*** Opening Input material ***
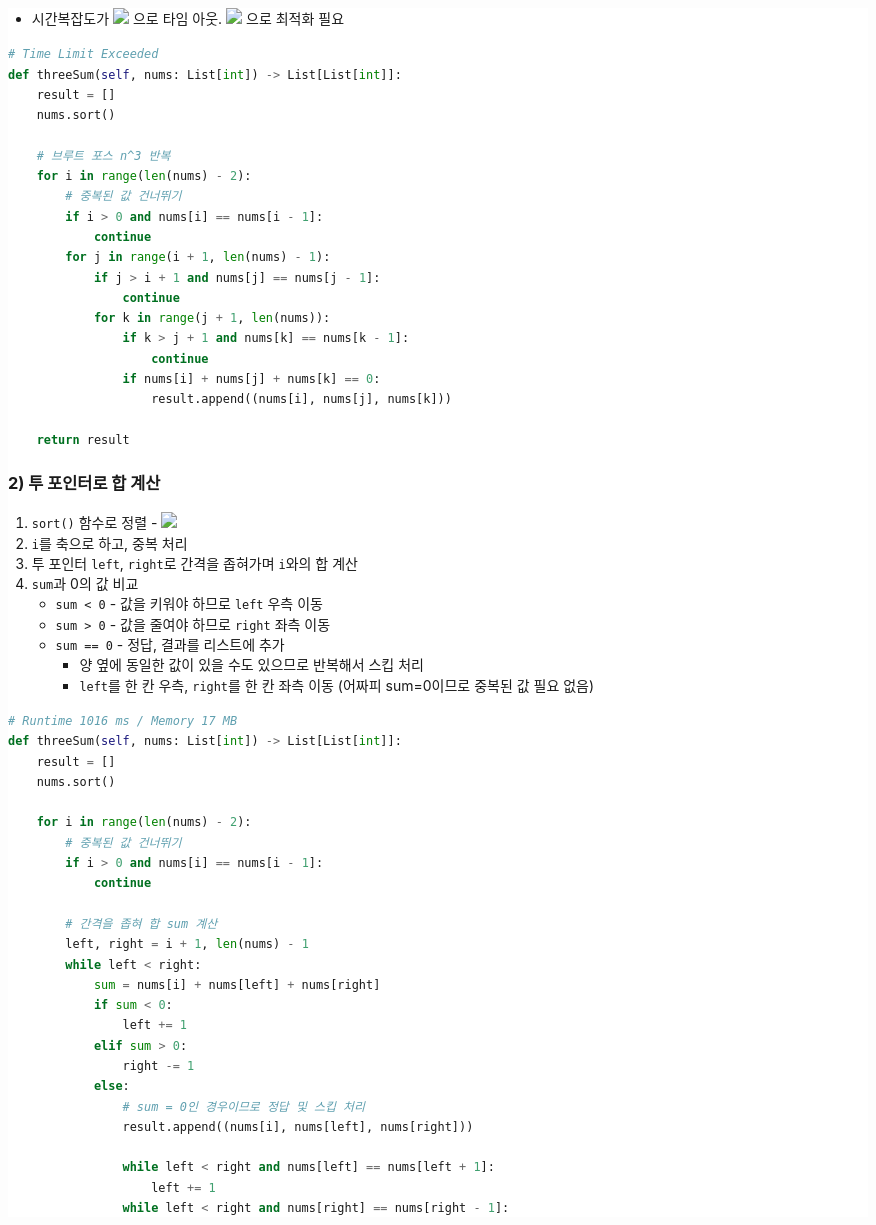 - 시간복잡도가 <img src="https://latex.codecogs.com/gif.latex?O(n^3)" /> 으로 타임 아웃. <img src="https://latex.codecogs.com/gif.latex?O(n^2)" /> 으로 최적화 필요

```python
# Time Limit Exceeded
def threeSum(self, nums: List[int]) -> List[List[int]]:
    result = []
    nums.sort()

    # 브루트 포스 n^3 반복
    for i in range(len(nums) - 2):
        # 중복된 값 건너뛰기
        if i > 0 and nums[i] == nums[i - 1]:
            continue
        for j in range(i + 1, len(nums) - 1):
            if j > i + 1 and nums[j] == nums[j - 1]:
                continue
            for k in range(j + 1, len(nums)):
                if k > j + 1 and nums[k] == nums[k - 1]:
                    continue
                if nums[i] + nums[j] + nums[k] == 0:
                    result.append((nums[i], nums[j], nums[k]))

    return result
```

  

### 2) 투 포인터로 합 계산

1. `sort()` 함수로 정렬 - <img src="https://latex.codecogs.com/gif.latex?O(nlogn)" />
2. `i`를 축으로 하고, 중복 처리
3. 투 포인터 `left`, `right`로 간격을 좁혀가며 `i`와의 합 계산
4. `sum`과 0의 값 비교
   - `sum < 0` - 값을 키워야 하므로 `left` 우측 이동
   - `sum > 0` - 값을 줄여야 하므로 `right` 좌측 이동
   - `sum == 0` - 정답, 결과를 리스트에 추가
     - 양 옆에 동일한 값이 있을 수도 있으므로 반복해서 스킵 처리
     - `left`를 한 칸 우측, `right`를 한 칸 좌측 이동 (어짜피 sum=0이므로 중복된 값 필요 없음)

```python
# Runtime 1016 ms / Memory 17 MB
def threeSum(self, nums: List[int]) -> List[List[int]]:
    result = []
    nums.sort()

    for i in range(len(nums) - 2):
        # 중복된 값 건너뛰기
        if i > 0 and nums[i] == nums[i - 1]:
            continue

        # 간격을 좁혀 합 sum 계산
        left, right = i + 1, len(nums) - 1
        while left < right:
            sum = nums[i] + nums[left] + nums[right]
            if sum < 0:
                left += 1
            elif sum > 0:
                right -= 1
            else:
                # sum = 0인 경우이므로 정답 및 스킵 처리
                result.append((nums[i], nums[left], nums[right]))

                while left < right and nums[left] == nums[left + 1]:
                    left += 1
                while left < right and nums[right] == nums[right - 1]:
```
*** Closing Input material ***
▶ _What you will do_:
Set down the entries word for word, omitting all pictures.

▶ _Answer below_:
 - 시간복잡도가 <img src="https://latex.codecogs.com/gif.latex?O(n^3)" /> 으로 타임 아웃. <img src="https://latex.codecogs.com/gif.latex?O(n^2)" /> 으로 최적화 필요

```python
# Time Limit Exceeded
def threeSum(self, nums: List[int]) -> List[List[int]]:
    result = []
    nums.sort()

    # 브루트 포스 n^3 반복
    for i in range(len(nums) - 2):
        # 중복된 값 건너뛰기
        if i > 0 and nums[i] == nums[i - 1]:
            continue
        for j in range(i + 1, len(nums) - 1):
            if j > i + 1 and nums[j] == nums[j - 1]:
                continue
            for k in range(j + 1, len(nums)):
                if k > j + 1 and nums[k] == nums[k - 1]:
                    continue
                if nums[i] + nums[j] + nums[k] == 0:
                    result.append((nums[i], nums[j], nums[k]))

    return result
```

  

### 2) 투 포인터로 합 계산

1. `sort()` 함수로 정렬 - <img src="https://latex.codecogs.com/gif.latex?O(nlogn)" />
2. `i`를 축으로 하고, 중복 처리
3. 투 포인터 `left`, `right`로 간격을 좁혀가며 `i`와의 합 계산
4. `sum`과 0의 값 비교
   - `sum < 0` - 값을 키워야 하므로 `left` 우측 이동
   - `sum > 0` - 값을 줄여야 하므로 `right` 좌측 이동
   - `sum == 0` - 정답, 결과를 리스트에 추가
     - 양 옆에 동일한 값이 있을 수도 있으므로 반복해서 스킵 처리
     - `left`를 한 칸 우측, `right`를 한 칸 좌측 이동 (어짜피 sum=0이므로 중복된 값 필요 없음)

```python
# Runtime 1016 ms / Memory 17 MB
def threeSum(self, nums: List[int]) -> List[List[int]]:
    result = []
    nums.sort()

    for i in range(len(nums) - 2):
        # 중복된 값 건너뛰기
        if i > 0 and nums[i] == nums[i - 1]:
            continue

        # 간격을 좁혀 합 sum 계산
        left, right = i + 1, len(nums) - 1
        while left < right:
            sum = nums[i] + nums[left] + nums[right]
            if sum < 0:
                left += 1
            elif sum > 0:
                right -= 1
            else:
                # sum = 0인 경우이므로 정답 및 스킵 처리
                result.append((nums[i], nums[left], nums[right]))

                while left < right and nums[left] == nums[left + 1]:
                    left += 1
                while left < right and nums[right] == nums[right - 1]:
```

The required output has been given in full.